The future of compressed air in Australia and around the world
To address the constant rise in energy costs - a serious threat to air compressor and equipment manufacturers and suppliers - dramatically higher compressor efficiency levels must be achieved to maintain compressed air as a viable industrial power source immediately and well into the future.
Innovations in motor efficiency and new technology are now creating machines that cost far less to run for the relative air power output.
Kaishan Australia (formally Southern Cross Compressors) now leads the Australian market in energy-efficient compressors using advanced technologies. As one of the world’s largest designers and manufacturers of industrial air compressors, the global Kaishan group, has been at the forefront in research and development of ever evolving technologies in compressor engineering that have achieved energy savings beyond that required to satisfy their customers around the world.
While rotary screw compressors remain the bastion of high-output industrial compressed air systems, Kaishan has developed its latest rotary screw machines to integrate with newly developed efficiency technologies that revolutionise the industry.
The flagship of the Kaishan offering for heavy industry applications is the PMV range of two-stage rotary screw air compressors using permanent-magnet variable-frequency technology.

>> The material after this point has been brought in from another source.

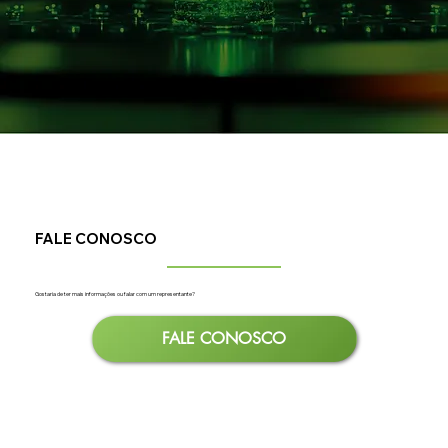
FALE CONOSCO
Gostaria de ter mais informações ou falar com um representante?
FALE CONOSCO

With PMV, when air demand decreases, the machine’s output and motor electric current declines as well. After any extended period of zero demand the machine will idle and shut off, saving energy and reducing operating costs. However, immediately on demand for air, the compressor will automatically restart. This gives the air compressor the ability to adjust air output ranging from zero to 100 per cent, ensuring maximum operational efficiency.
In these times of constantly rising energy costs, environmentally conscious industries must look to the world’s latest energy-saving technologies to remain sustainable now and into the future.
The Kaishan range of advanced air compressors has evolved to be a benchmark in providing sustainable compressed air power at the lowest possible cost.
From small, quiet, compact workshop models to the revolutionary range of permanent-magnet variable-frequency rotary screw compressors, Kaishan has combined advanced global technology with engineering excellence to produce the most efficient range of energy-saving compressors available in Australia today.